Stay in the know about wildlife, water quality, and ecosystems on Sanibel and Captiva Islands and in Southwest Florida
La Gorce Family Intern Village Designed by CO-G Architecture for Resilience
With a storm surge approaching 15 feet and extreme winds, Hurricane Ian exposed both the volatility of contemporary weather and the fragility of conventional coastal construction.
Designed with this in mind, the La Gorce Family Intern Village’s architectural and structural systems are driven by resilience. The hip roof alleviates wind pressure, and the compact rectangular plan minimizes long, exposed elevations. Eaves are kept slight to reduce uplift while still protecting openings. Buildings are elevated an additional five feet above FEMA’s base flood elevation on concrete piers and precast planks, allowing floodwater to move freely beneath. Long rectangular piers act as shear elements, reducing the need for continuous breakable walls at grade while avoiding costly perimeter moment connections.

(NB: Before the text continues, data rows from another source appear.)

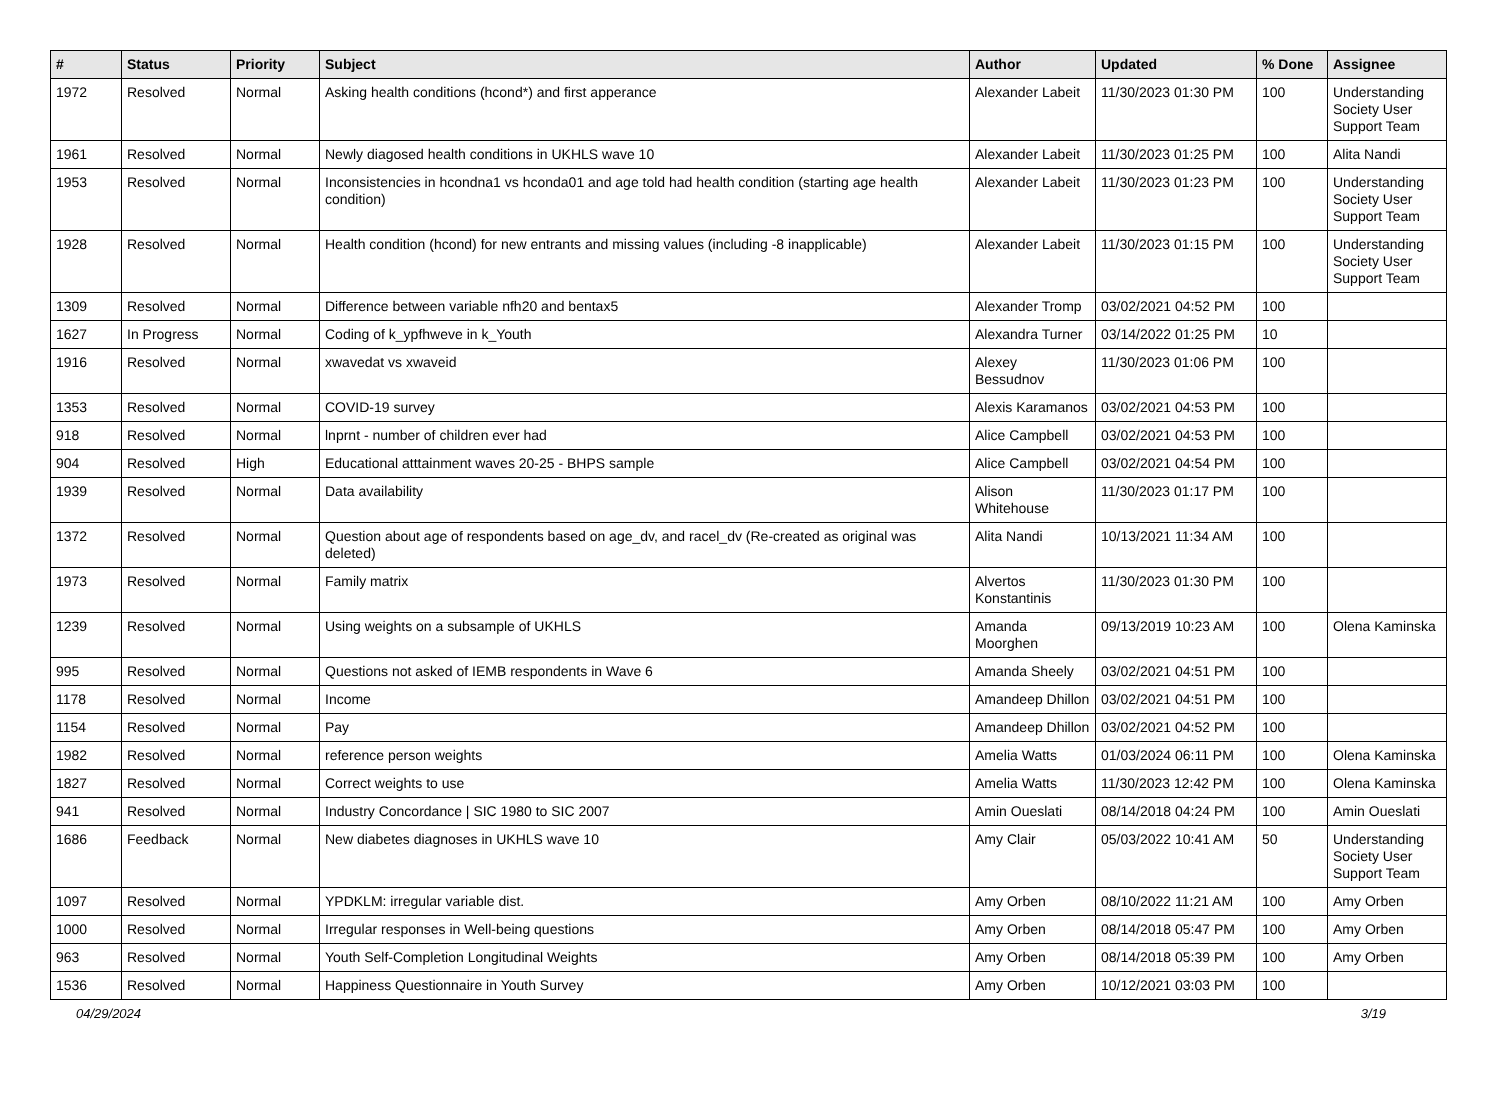| # | Status | Priority | Subject | Author | Updated | % Done | Assignee |
| --- | --- | --- | --- | --- | --- | --- | --- |
| 1972 | Resolved | Normal | Asking health conditions (hcond*) and first apperance | Alexander Labeit | 11/30/2023 01:30 PM | 100 | Understanding Society User Support Team |
| 1961 | Resolved | Normal | Newly diagosed health conditions in UKHLS wave 10 | Alexander Labeit | 11/30/2023 01:25 PM | 100 | Alita Nandi |
| 1953 | Resolved | Normal | Inconsistencies in hcondna1 vs hconda01 and age told had health condition (starting age health condition) | Alexander Labeit | 11/30/2023 01:23 PM | 100 | Understanding Society User Support Team |
| 1928 | Resolved | Normal | Health condition (hcond) for new entrants and missing values (including -8 inapplicable) | Alexander Labeit | 11/30/2023 01:15 PM | 100 | Understanding Society User Support Team |
| 1309 | Resolved | Normal | Difference between variable nfh20 and bentax5 | Alexander Tromp | 03/02/2021 04:52 PM | 100 | |
| 1627 | In Progress | Normal | Coding of k_ypfhweve in k_Youth | Alexandra Turner | 03/14/2022 01:25 PM | 10 | |
| 1916 | Resolved | Normal | xwavedat vs xwaveid | Alexey Bessudnov | 11/30/2023 01:06 PM | 100 | |
| 1353 | Resolved | Normal | COVID-19 survey | Alexis Karamanos | 03/02/2021 04:53 PM | 100 | |
| 918 | Resolved | Normal | lnprnt - number of children ever had | Alice Campbell | 03/02/2021 04:53 PM | 100 | |
| 904 | Resolved | High | Educational atttainment waves 20-25 - BHPS sample | Alice Campbell | 03/02/2021 04:54 PM | 100 | |
| 1939 | Resolved | Normal | Data availability | Alison Whitehouse | 11/30/2023 01:17 PM | 100 | |
| 1372 | Resolved | Normal | Question about age of respondents based on age_dv, and racel_dv (Re-created as original was deleted) | Alita Nandi | 10/13/2021 11:34 AM | 100 | |
| 1973 | Resolved | Normal | Family matrix | Alvertos Konstantinis | 11/30/2023 01:30 PM | 100 | |
| 1239 | Resolved | Normal | Using weights on a subsample of UKHLS | Amanda Moorghen | 09/13/2019 10:23 AM | 100 | Olena Kaminska |
| 995 | Resolved | Normal | Questions not asked of IEMB respondents in Wave 6 | Amanda Sheely | 03/02/2021 04:51 PM | 100 | |
| 1178 | Resolved | Normal | Income | Amandeep Dhillon | 03/02/2021 04:51 PM | 100 | |
| 1154 | Resolved | Normal | Pay | Amandeep Dhillon | 03/02/2021 04:52 PM | 100 | |
| 1982 | Resolved | Normal | reference person weights | Amelia Watts | 01/03/2024 06:11 PM | 100 | Olena Kaminska |
| 1827 | Resolved | Normal | Correct weights to use | Amelia Watts | 11/30/2023 12:42 PM | 100 | Olena Kaminska |
| 941 | Resolved | Normal | Industry Concordance / SIC 1980 to SIC 2007 | Amin Oueslati | 08/14/2018 04:24 PM | 100 | Amin Oueslati |
| 1686 | Feedback | Normal | New diabetes diagnoses in UKHLS wave 10 | Amy Clair | 05/03/2022 10:41 AM | 50 | Understanding Society User Support Team |
| 1097 | Resolved | Normal | YPDKLM: irregular variable dist. | Amy Orben | 08/10/2022 11:21 AM | 100 | Amy Orben |
| 1000 | Resolved | Normal | Irregular responses in Well-being questions | Amy Orben | 08/14/2018 05:47 PM | 100 | Amy Orben |
| 963 | Resolved | Normal | Youth Self-Completion Longitudinal Weights | Amy Orben | 08/14/2018 05:39 PM | 100 | Amy Orben |
| 1536 | Resolved | Normal | Happiness Questionnaire in Youth Survey | Amy Orben | 10/12/2021 03:03 PM | 100 | |
04/29/2024 3/19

Related Story: Construction Begins on La Gorce Family Intern Village

“This project began with a simple question: how can architecture on a barrier island accept the realities of wind, water, and change rather than resist them? The Village translates those pressures into form — nearly square buildings, figured overhangs, and elevated structures that work with the climate instead of against it,” says Elle Gerdeman, Principal, CO-G Architecture.

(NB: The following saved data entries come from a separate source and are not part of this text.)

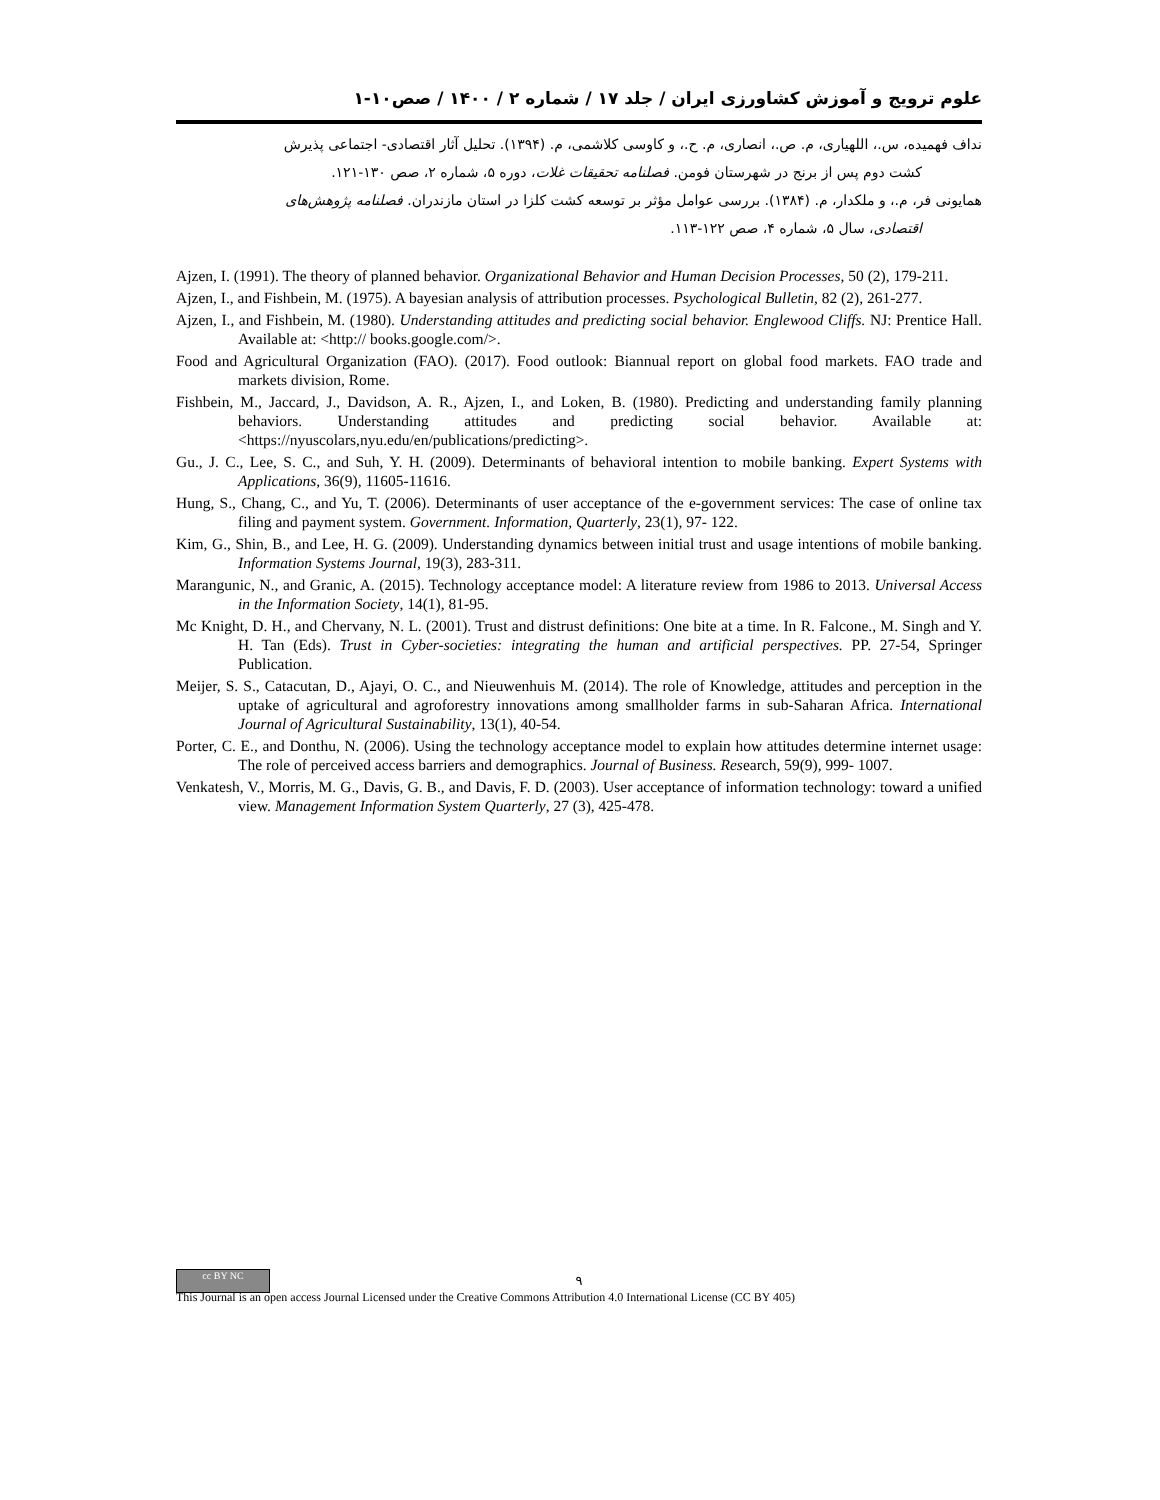علوم ترویج و آموزش کشاورزی ایران / جلد ۱۷ / شماره ۲ / ۱۴۰۰ / صص۱۰-۱
نداف فهمیده، س.، اللهیاری، م. ص.، انصاری، م. ح.، و کاوسی کلاشمی، م. (۱۳۹۴). تحلیل آثار اقتصادی- اجتماعی پذیرش
کشت دوم پس از برنج در شهرستان فومن. فصلنامه تحقیقات غلات، دوره ۵، شماره ۲، صص ۱۳۰-۱۲۱.
همایونی فر، م.، و ملکدار، م. (۱۳۸۴). بررسی عوامل مؤثر بر توسعه کشت کلزا در استان مازندران. فصلنامه پژوهش‌های
اقتصادی، سال ۵، شماره ۴، صص ۱۲۲-۱۱۳.
Ajzen, I. (1991). The theory of planned behavior. Organizational Behavior and Human Decision Processes, 50 (2), 179-211.
Ajzen, I., and Fishbein, M. (1975). A bayesian analysis of attribution processes. Psychological Bulletin, 82 (2), 261-277.
Ajzen, I., and Fishbein, M. (1980). Understanding attitudes and predicting social behavior. Englewood Cliffs. NJ: Prentice Hall. Available at: <http:// books.google.com/>.
Food and Agricultural Organization (FAO). (2017). Food outlook: Biannual report on global food markets. FAO trade and markets division, Rome.
Fishbein, M., Jaccard, J., Davidson, A. R., Ajzen, I., and Loken, B. (1980). Predicting and understanding family planning behaviors. Understanding attitudes and predicting social behavior. Available at: <https://nyuscolars,nyu.edu/en/publications/predicting>.
Gu., J. C., Lee, S. C., and Suh, Y. H. (2009). Determinants of behavioral intention to mobile banking. Expert Systems with Applications, 36(9), 11605-11616.
Hung, S., Chang, C., and Yu, T. (2006). Determinants of user acceptance of the e-government services: The case of online tax filing and payment system. Government. Information, Quarterly, 23(1), 97- 122.
Kim, G., Shin, B., and Lee, H. G. (2009). Understanding dynamics between initial trust and usage intentions of mobile banking. Information Systems Journal, 19(3), 283-311.
Marangunic, N., and Granic, A. (2015). Technology acceptance model: A literature review from 1986 to 2013. Universal Access in the Information Society, 14(1), 81-95.
Mc Knight, D. H., and Chervany, N. L. (2001). Trust and distrust definitions: One bite at a time. In R. Falcone., M. Singh and Y. H. Tan (Eds). Trust in Cyber-societies: integrating the human and artificial perspectives. PP. 27-54, Springer Publication.
Meijer, S. S., Catacutan, D., Ajayi, O. C., and Nieuwenhuis M. (2014). The role of Knowledge, attitudes and perception in the uptake of agricultural and agroforestry innovations among smallholder farms in sub-Saharan Africa. International Journal of Agricultural Sustainability, 13(1), 40-54.
Porter, C. E., and Donthu, N. (2006). Using the technology acceptance model to explain how attitudes determine internet usage: The role of perceived access barriers and demographics. Journal of Business. Research, 59(9), 999- 1007.
Venkatesh, V., Morris, M. G., Davis, G. B., and Davis, F. D. (2003). User acceptance of information technology: toward a unified view. Management Information System Quarterly, 27 (3), 425-478.
cc BY NC
۹
This Journal is an open access Journal Licensed under the Creative Commons Attribution 4.0 International License (CC BY 405)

“At the same time, we’ve thought about the project as a model for the community: how to retain the familiar character of Sanibel — its porches, screens, and informal rhythms —while updating it to withstand increasingly severe storms.”
In its totality, the La Gorce Family Intern Village establishes a benchmark for barrier-island architecture — adaptive, modest, and attuned to its climatic and ecological context. It operates as both a shelter and a field instrument, translating the pressures of wind, surge, and shifting climate into a series of compact, elevated forms. Its deep roofs, screened voids, and simple geometries hold both the familiar character of Sanibel and the intensifying conditions that will continue to shape it.
“Much of the recent rebuilding, shaped by new regulations and insurance pressures, is trending toward a more generic coastal architecture. This project suggests another path —one where resilience is achieved through the same elements that define Sanibel’s identity,” adds Gerdeman.
Architecturally, the project draws from the pragmatic vocabulary of coastal Florida: elevated houses, deep roofs, screened rooms, and simple carpentry. Large square windows align beneath a continuous datum of thick trim tucked under the roof eave. A constellation of smaller operable apertures punctuates the elevations, recalling the rhythmic ventilation windows of Old Florida cupolas.